Em abril do ano passado, então trabalhando como art advisor, Azeco vendeu quatro obras de Anna Bella Geiger, numa individual da artista na Galeria Danielian. Foi aí que se aproximou dos sócios do espaço, os irmãos Luiz e Ludwig Danielian, a quem levou o projeto da Nonada, de quem também participara João Paulo Balsini, colecionador de arte e advogado com atuação em políticas públicas. Os Danielian aceitaram participar e ainda trouxeram para a empreitada o espaço da Penha, uma fábrica de lingerie desativada, que pertencia à família dos galeristas.

 

Antes de fecharem a sociedade, no entanto, Azeco recebeu um “convite irrecusável” da Galeria Millan, que o levou de volta a São Paulo. A temporada, no entanto, foi curta, de poucos meses. As tratativas com os Danielian continuaram, ainda que a distância, até baterem o martelo. Juntos, os quatro sócios fizeram a seleção de nomes e trabalhos destas mostras de abertura, com indicações de outros artistas, de curadores e até mesmo a partir de buscas feitas em mídias sociais. Segundo Azeco, o foco da galeria será sempre trabalhar com questões que são urgentes.

“A arte contemporânea que não discute algum desses temas perde um pouco de sua importância. Acho relevante a gente ter essas pautas. Eu sou um homem gay, então, a partir de meu lugar de fala, quero discutir questões ligadas à arte queer. Nesta exposição inaugural, temos quatro artistas transexuais, por exemplo. E, lógico, também temos artistas negros, mas a intenção não é surfar nessa onda mercadológica”, afirma Azeco.

Dados para análise ->
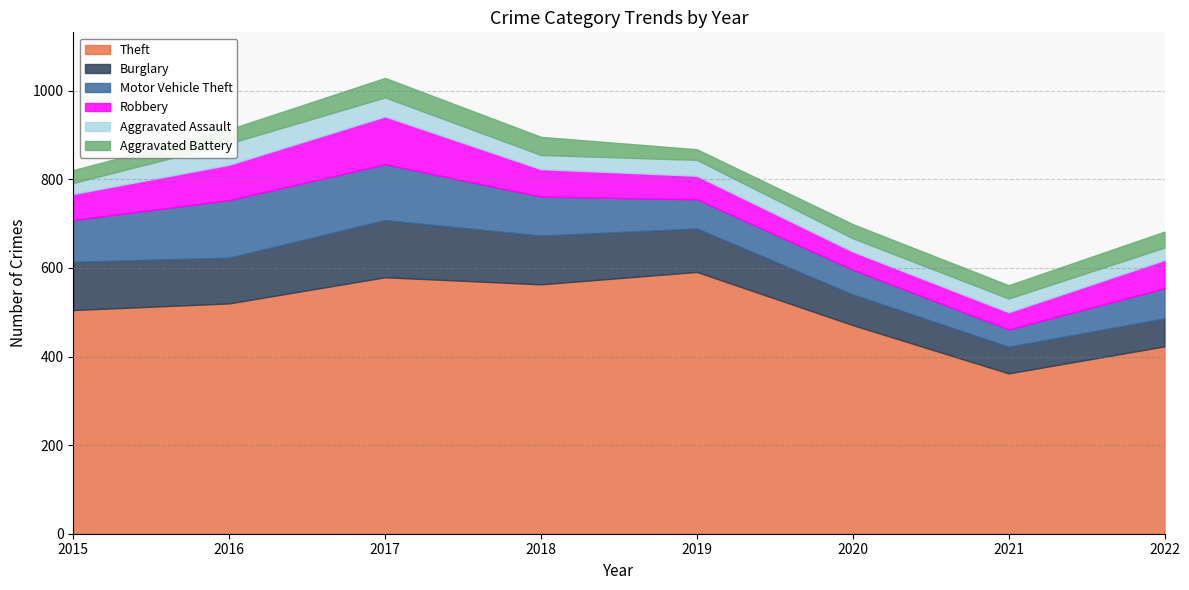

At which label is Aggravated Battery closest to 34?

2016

...

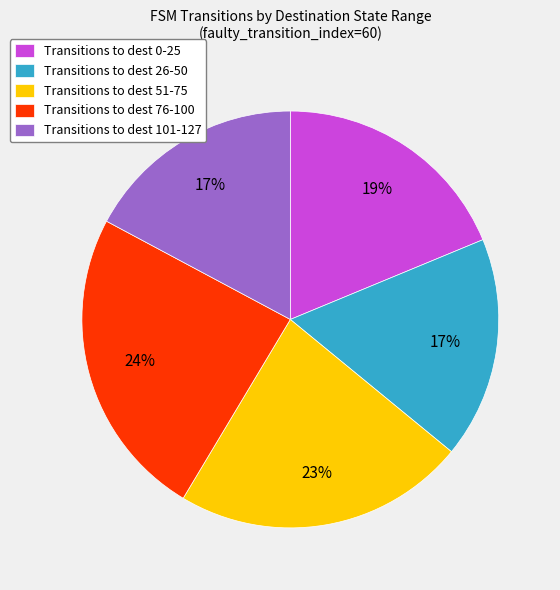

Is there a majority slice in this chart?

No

Tarefas ->
1. Liste todas as pessoas citadas por nome no texto sobre a galeria Nonada.
2. Extraia do texto sobre a galeria Nonada o trecho que começa com as palavras "Em abril do" e termina com "família dos galeristas.".
3. Escreva o que vem a seguir no texto sobre a galeria Nonada, a partir do ponto em que ele termina.

Respostas por item ->
1.
Azeco
Anna Bella Geiger
Luiz Danielian
Ludwig Danielian
João Paulo Balsini

2.
Em abril do ano passado, então trabalhando como art advisor, Azeco vendeu quatro obras de Anna Bella Geiger, numa individual da artista na Galeria Danielian. Foi aí que se aproximou dos sócios do espaço, os irmãos Luiz e Ludwig Danielian, a quem levou o projeto da Nonada, de quem também participara João Paulo Balsini, colecionador de arte e advogado com atuação em políticas públicas. Os Danielian aceitaram participar e ainda trouxeram para a empreitada o espaço da Penha, uma fábrica de lingerie desativada, que pertencia à família dos galeristas.

3.
Para Luiz Danielian, a Nonada é um projeto que entende a arte como instrumento político e social, e as duas escolhas das sedes falam um pouco sobre isso. “Copacabana nós entendemos como a grande mistura do Rio de Janeiro. E a Penha foi uma coisa ainda mais natural. Além de ir para perto de onde estão vários artistas, um lugar em que quase não existem iniciativas culturais, a galeria está no térreo da antiga fábrica da minha família”, lembra o galerista. “Então, de certa forma, também faz parte do pensamento da Nonada, essa devolução daquele edifício para o bairro, mas agora com iniciativas culturais”.

Ainda segundo Danielian, a Nonada é a primeira dessas iniciativas a tomar forma, mas eles já têm um planejamento a longo prazo para que outras ações possam transformar a antiga fábrica em um equipamento cultural para a comunidade. “É como se estivéssemos, de uma forma pequenina, devolvendo para o bairro algo em agradecimento por tantos anos ali”, diz.

A programação do restante do ano nos dois endereços da Nonada está quase fechada. Já em meados de março, a galeria de Copa receberá uma individual de Melissa Oliveira, com curadoria de Victor Gorgulho. Em paralelo, o galpão da Penha terá obras de Siwaju Lima, em diálogo com outro artista, um nome ainda por definir pela curadora Clarissa Diniz. Em maio, a Nonada ZN vai receber uma grande coletiva sobre sexualidade, provavelmente com curadoria de Efrain Almeida.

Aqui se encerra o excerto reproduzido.